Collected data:
####
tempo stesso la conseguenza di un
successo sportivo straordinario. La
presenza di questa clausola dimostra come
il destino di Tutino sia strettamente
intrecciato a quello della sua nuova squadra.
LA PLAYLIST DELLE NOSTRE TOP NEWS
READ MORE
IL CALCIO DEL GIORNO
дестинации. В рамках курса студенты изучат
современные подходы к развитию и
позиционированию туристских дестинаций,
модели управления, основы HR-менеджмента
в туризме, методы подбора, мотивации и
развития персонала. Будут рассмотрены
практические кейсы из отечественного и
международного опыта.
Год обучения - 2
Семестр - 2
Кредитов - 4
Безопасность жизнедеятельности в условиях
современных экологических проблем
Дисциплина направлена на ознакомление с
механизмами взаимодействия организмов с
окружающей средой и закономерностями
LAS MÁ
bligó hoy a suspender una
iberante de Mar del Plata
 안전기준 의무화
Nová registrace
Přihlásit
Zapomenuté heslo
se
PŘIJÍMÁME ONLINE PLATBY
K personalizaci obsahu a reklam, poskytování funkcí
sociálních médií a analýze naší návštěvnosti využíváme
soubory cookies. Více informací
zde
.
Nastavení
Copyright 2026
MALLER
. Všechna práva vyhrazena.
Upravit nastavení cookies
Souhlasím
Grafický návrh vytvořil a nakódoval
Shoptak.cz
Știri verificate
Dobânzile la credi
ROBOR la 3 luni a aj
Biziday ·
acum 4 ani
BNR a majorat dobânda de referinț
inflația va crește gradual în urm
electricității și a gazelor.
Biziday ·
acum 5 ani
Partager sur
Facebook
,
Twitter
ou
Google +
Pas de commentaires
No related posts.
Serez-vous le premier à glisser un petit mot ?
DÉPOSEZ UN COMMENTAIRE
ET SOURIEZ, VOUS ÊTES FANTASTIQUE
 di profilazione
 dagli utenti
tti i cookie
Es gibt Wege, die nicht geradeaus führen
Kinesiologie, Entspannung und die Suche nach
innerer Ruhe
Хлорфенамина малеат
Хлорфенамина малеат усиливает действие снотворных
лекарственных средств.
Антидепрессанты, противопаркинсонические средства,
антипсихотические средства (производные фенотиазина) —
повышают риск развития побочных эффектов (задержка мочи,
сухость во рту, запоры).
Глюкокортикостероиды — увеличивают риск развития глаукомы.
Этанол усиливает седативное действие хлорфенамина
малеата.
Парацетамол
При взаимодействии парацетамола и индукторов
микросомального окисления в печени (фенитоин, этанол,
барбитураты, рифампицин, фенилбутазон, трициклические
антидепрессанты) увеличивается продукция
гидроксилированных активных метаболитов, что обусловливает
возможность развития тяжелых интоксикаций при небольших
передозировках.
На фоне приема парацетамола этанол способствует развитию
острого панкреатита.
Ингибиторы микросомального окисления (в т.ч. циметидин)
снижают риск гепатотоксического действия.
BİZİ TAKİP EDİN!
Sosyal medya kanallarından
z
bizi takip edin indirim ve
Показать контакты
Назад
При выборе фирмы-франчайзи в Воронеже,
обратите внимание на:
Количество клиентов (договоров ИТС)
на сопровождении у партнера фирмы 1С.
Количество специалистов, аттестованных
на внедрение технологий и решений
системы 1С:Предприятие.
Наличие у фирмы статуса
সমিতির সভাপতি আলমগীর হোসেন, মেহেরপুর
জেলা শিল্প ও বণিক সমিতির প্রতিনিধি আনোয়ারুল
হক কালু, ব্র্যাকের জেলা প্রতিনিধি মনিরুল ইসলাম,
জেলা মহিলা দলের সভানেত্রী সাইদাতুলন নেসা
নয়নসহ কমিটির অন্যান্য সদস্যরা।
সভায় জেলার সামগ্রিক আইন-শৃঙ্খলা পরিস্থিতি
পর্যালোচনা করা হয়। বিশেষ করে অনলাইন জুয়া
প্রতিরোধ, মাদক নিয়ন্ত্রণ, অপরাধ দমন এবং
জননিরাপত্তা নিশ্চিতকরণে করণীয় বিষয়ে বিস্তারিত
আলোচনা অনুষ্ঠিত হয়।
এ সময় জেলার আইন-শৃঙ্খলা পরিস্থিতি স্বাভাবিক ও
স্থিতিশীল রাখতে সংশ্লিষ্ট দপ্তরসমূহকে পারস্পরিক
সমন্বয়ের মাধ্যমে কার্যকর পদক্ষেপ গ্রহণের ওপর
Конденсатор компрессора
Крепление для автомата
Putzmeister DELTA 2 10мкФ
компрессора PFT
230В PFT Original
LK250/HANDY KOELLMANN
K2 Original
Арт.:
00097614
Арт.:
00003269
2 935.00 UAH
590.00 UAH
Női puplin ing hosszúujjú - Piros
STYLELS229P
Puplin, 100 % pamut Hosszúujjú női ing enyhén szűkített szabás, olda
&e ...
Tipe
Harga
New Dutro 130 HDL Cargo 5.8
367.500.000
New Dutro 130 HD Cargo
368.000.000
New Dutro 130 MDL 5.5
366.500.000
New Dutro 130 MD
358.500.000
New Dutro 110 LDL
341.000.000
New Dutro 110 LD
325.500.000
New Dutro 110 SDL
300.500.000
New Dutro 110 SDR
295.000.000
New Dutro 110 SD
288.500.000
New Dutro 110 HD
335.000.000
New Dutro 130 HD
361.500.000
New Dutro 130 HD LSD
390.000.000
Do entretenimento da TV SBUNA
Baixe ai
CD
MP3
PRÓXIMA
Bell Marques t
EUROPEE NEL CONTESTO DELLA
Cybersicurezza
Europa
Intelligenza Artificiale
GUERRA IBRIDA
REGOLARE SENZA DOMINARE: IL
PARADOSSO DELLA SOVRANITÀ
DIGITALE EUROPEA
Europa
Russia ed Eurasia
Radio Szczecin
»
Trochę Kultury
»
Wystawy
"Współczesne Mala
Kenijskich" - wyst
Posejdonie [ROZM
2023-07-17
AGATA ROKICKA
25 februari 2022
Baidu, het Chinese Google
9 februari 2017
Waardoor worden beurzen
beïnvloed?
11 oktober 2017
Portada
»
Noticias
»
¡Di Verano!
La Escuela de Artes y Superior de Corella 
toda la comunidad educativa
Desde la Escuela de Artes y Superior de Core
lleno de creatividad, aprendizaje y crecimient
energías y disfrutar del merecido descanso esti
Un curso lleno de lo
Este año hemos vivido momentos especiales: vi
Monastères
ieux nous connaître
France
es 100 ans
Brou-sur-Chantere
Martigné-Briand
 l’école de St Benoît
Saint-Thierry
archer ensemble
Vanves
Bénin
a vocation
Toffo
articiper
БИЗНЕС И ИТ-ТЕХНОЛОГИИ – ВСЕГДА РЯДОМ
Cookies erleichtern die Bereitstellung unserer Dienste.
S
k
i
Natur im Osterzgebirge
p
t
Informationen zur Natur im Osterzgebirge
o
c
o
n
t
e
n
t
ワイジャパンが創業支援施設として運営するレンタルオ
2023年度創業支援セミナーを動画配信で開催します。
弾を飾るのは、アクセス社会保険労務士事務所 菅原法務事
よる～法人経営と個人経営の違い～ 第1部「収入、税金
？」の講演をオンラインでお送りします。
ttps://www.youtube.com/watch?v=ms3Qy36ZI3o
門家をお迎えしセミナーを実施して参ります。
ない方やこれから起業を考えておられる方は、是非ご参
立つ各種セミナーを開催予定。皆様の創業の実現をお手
####
**WHAT IS EXPECTED:** Go through the entries and return each line where the word "микросомального" occurs.

**RESPONSE AREA:**
микросомального окисления в печени (фенитоин, этанол,
Ингибиторы микросомального окисления (в т.ч. циметидин)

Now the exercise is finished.